Vincent Laborderie : C'est un des problèmes que l'on rencontre en cas de décentralisation ou de fédéralisation. Mais tout dépend du niveau de pouvoir dont dépend la police et la justice. Le risque en France n'existe donc pas vraiment de ce point de vue. Le clientélisme et la corruption existent mais ne sont pas le fait de la décentralisation et ne le seront pas tant que les préfets auront autant de pouvoir. Tant dans le Nord-Pas-de-Calais qu'à Marseille, on a bien vu que ces pratiques pouvaient être identifiées et finalement sanctionnées.

Le modèle allemand est souvent cité en exemple.

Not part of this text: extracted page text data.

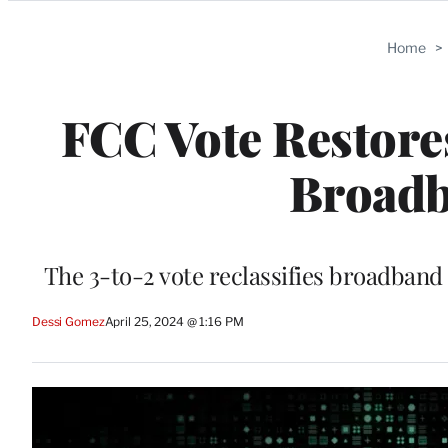
Categories
Home
>
FCC Vote Restores
Broadb
The 3-to-2 vote reclassifies broadband 
Dessi Gomez
April 25, 2024 @ 1:16 PM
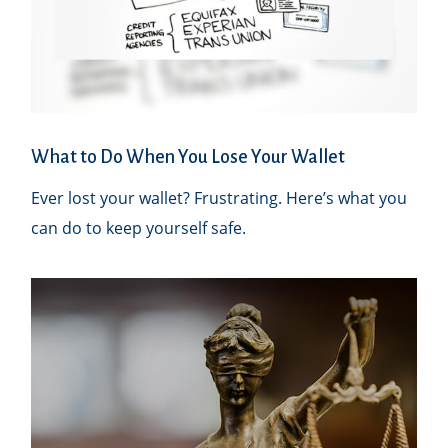
What to Do When You Lose Your Wallet
Ever lost your wallet? Frustrating. Here’s what you
can do to keep yourself safe.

Quelles vertus une organisation de ce type présente-t-elle ? Étant donné notre tradition centralisatrice,  à quelles conditions celle-ci pourrait-elle se mettre en place, sans que le principe de cohésion républicaine puisse pour autant être remis en cause ? 

Jean-Luc Boeuf : Pour paraphraser certaines publicités, l'on pourrait dire tout d'abord que le modèle allemand est "toujours imité et jamais égalé." Plus sérieusement, il convient de garder à l'esprit que l'Allemagne est un État fédéral. La France est un État centralisé, même si l'on a ajouté à la Constitution il y a quelques années que son organisation était décentralisée. Arrêtons peut être de ne voir toujours que les aspects négatifs de notre système ! Prenons un exemple lié aux impôts locaux : Dans notre organisation centralisée, c'est l’État au niveau national qui perçoit les impôts - fussent-ils locaux - et qui en redistribue intégralement le produit voté et non le produit perçu auxdites collectivités locales. Dit autrement, quel que soit le taux de rentrée fiscale, l’État collecteur garantit aux collectivités le produit qu'elles auront voté. Les pourfendeurs du système centralisé se gardent bien de lever ce lièvre-là. Autre pierre dans le jardin des collectivités : l’État avance par douzième le produit des impôts aux collectivités. Cela signifie que, pour des impôts encaissés en fin d'année, l’État avance, chaque mois depuis janvier, le produit aux collectivités. Mais personne ne le crie très fort dans le monde territorial.


Vincent Laborderie : Du point de vue institutionnel, l'Allemagne est une fédération assez classique. Les Landers ont des compétences importantes  et les différentiations vont très loin dans certains domaines. Néanmoins l’État fédéral a une position supérieure et garde une capacité de gestion stratégique. Il peut également régler les différends entre Landers. Cela permet une adaptation des politiques publiques en fonction du contexte local et l'expérimentation de politiques différentes qui, en cas de succès, peuvent inspirer d'autres Lander. La position de l’État fédéral permet en même temps de conserver une cohérence d'ensemble.

Je ne voit pas vraiment comment une tel système pourrait être mis en place en France, à moins d'une révolution culturelle. La tradition centralisatrice est effectivement très forte, en particulier parmi les élites.